Because comics and TV series are basically trash media, no one wants to really give them their due. But the truth is that there is a generation of writers who came up through theory-ridden programs of lit and film, and they are using that education to write some of the best drama available in our culture in, that's right, TV and comic books: the only two media that afford such a large space to explore character, narrative, and storytelling in such a big, operatic fashion. Twenty-two episodes a year is an amazing gift; unending runs of a comic are the same; these people are exploring the uses of their media in a way that no one has done since Laurence Sterne, Woolf, Joyce, or maybe the postmodernist writers of the 1950s. [I don't have the energy to include the non-narrative arts: cubism, architecture, surrealism, etc. Oh wait, maybe I just did.]

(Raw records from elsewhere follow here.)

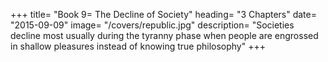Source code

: +++
title= "Book 9= The Decline of Society"
heading= "3 Chapters"
date= "2015-09-09"
image= "/covers/republic.jpg"
description= "Societies decline most usually during the tyranny phase when people are engrossed in shallow pleasures instead of knowing true philosophy"
+++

Girls, this is exciting stuff.
So, suffering Sappho, that's why I read comics.
I'm not sorry that you don't know what I'm talking about, but I'm glad as hell that I do. There is so much more going on in the world than you think, and it might just be happening in places you don't expect. Open your heart to trash, motherfucker; it just might be smarter than you are.
And, again, that's why I read comics.
A great big shout out to Michael's So I Like Superman and his Uncle Mikey's Funnybook Round-Up and GayProf's Center of Gravitas, which offers a vintage Wonder Woman cover for every post, and most especially this goes out to the unfortunately-titled, but admirable Joe.My.God, who has never, ever, touched a comic to my great sadness.
O Joe. O Joe, My God; O Joe, my fuckin' God, how can I keep praying to you with this knowledge? Oh, my God, Joe. Oh. I am heartened, not that my opinion matters at all, by your enjoyment of this post, which can only be inscrutable to you [My favorite line is: "Random Woman, you stay low. We're moving in."]. Oh, Joe, My God. My God, why have you forsaken me?